▶ [課題 1]: 本文の「われらが背きし者 (ジョン・ル・カレ)」から「んでみようと思います。卒論?」までを、両端の語句も含めて一字も変えずに書き写しなさい。
▶ [課題 2]: 本文によると、アニメ『プリンセス・プリンシパル』の主人公の女の子の名前は何か。

▶ [本文]:
****************

名大SF研記録ブログ

名古屋大学SF・ミステリ・幻想小説研究会

われらが背きし者 (ジョン・ル・カレ)

カリブ海の朝7時、試合が始まった――。一度きりの豪奢なバカンスが、ロシアン・マフィアを巻き込んだ疑惑と欲望の渦巻く取引の場に! 恋人は何を知っているのか、このゲームに身を投げ出す価値はどこにあるのか? 政治と金、愛と信頼を賭けた壮大なフェア・プレイをサスペンス小説の巨匠ル・カレが描く、極上のエンターテインメント。

 『プリンセス・プリンシパル』というアニメをご存知だろうか。2017年に放送されたTVアニメで、19世紀末のロンドンを舞台に繰り広げられるスチームパンク&スパイものであるが、主人公の女の子の名前が「アンジェ・ル・カレ」なのだ。もちろん、今回レビューする小説の作者でもあるスパイ小説の大家、ジョン・ル・カレから取られた名前である。『プリプリ』に激ハマりしていた時期に、『誰よりも狙われた男』を読んだこともある。なのでル・カレの小説を読むのはこれが二回目だ。

 序盤は時系列や登場人物の関係性を理解するのに手間取ったが、中盤以降は話がどんどん進んでいく。スパイものではあるが、アクションシーンや敵との知恵比べといったシーンはほぼ無い。どちらかというと人間関係を描くことに重きが置かれている感じはする。キャラはとても魅力的。ちなみに僕は誰かが裏切ると思って読んでたんですが、誰も裏切りませんでした。(肇)

余談:先日京都の丸善に寄ったのですが、よく行く栄の丸善とはまた違った雰囲気の店で非常にワクワクしました。京都にゆかりのある作家たち(森見登美彦とか)の本がやたら推されていたり、漫画が充実していたり。気になった本も何冊か見かけたので、来年以降読んでみようと思います。卒論?

戦艦武蔵 (吉村昭)

日本帝国海軍の夢と野望を賭けた不沈の戦艦「武蔵」――厖大な人命と物資をただ浪費するために、人間が狂気的なエネルギーを注いだ戦争の本質とは何か? 非論理的“愚行"に驀進した“人間"の内部にひそむ奇怪さとはどういうものか? 本書は戦争の神話的象徴である「武蔵」の極秘の建造から壮絶な終焉までを克明に綴り、壮大な劇の全貌を明らかにした記録文学の大作である。

****************

▶ [元データ]:
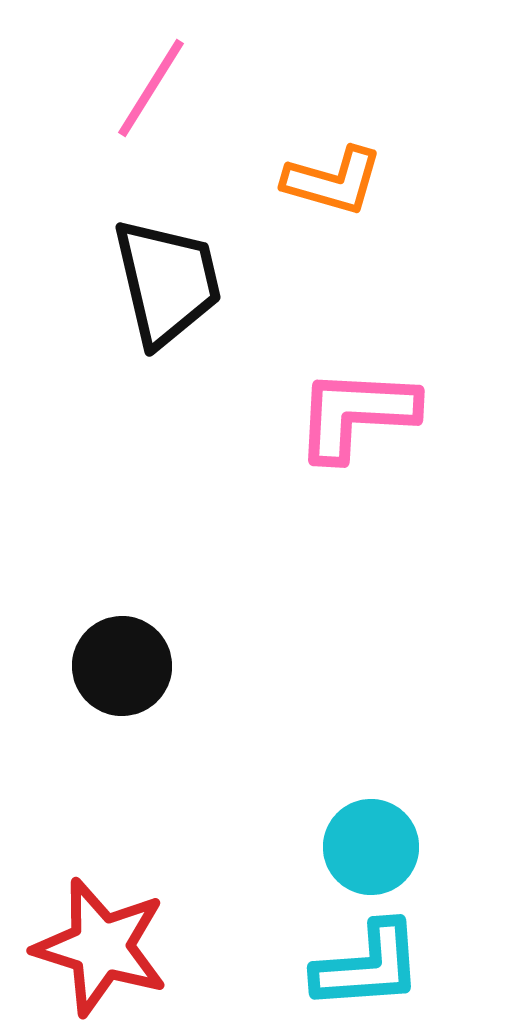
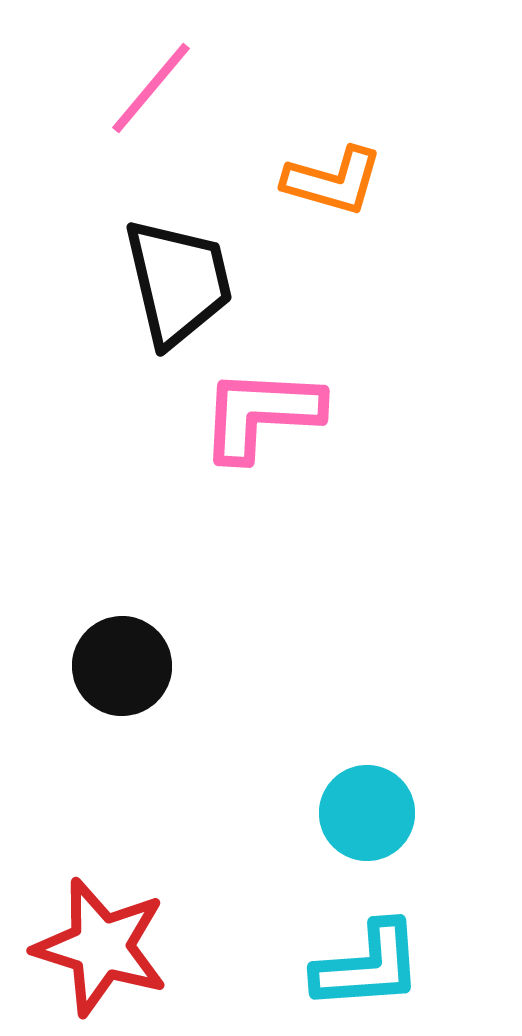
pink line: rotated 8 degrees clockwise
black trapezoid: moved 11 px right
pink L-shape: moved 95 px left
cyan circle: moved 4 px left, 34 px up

****************

▶ [解答 1]:
われらが背きし者 (ジョン・ル・カレ)

カリブ海の朝7時、試合が始まった――。一度きりの豪奢なバカンスが、ロシアン・マフィアを巻き込んだ疑惑と欲望の渦巻く取引の場に! 恋人は何を知っているのか、このゲームに身を投げ出す価値はどこにあるのか? 政治と金、愛と信頼を賭けた壮大なフェア・プレイをサスペンス小説の巨匠ル・カレが描く、極上のエンターテインメント。

 『プリンセス・プリンシパル』というアニメをご存知だろうか。2017年に放送されたTVアニメで、19世紀末のロンドンを舞台に繰り広げられるスチームパンク&スパイものであるが、主人公の女の子の名前が「アンジェ・ル・カレ」なのだ。もちろん、今回レビューする小説の作者でもあるスパイ小説の大家、ジョン・ル・カレから取られた名前である。『プリプリ』に激ハマりしていた時期に、『誰よりも狙われた男』を読んだこともある。なのでル・カレの小説を読むのはこれが二回目だ。

 序盤は時系列や登場人物の関係性を理解するのに手間取ったが、中盤以降は話がどんどん進んでいく。スパイものではあるが、アクションシーンや敵との知恵比べといったシーンはほぼ無い。どちらかというと人間関係を描くことに重きが置かれている感じはする。キャラはとても魅力的。ちなみに僕は誰かが裏切ると思って読んでたんですが、誰も裏切りませんでした。(肇)

余談:先日京都の丸善に寄ったのですが、よく行く栄の丸善とはまた違った雰囲気の店で非常にワクワクしました。京都にゆかりのある作家たち(森見登美彦とか)の本がやたら推されていたり、漫画が充実していたり。気になった本も何冊か見かけたので、来年以降読んでみようと思います。卒論?

▶ [解答 2]: アンジェ・ル・カレ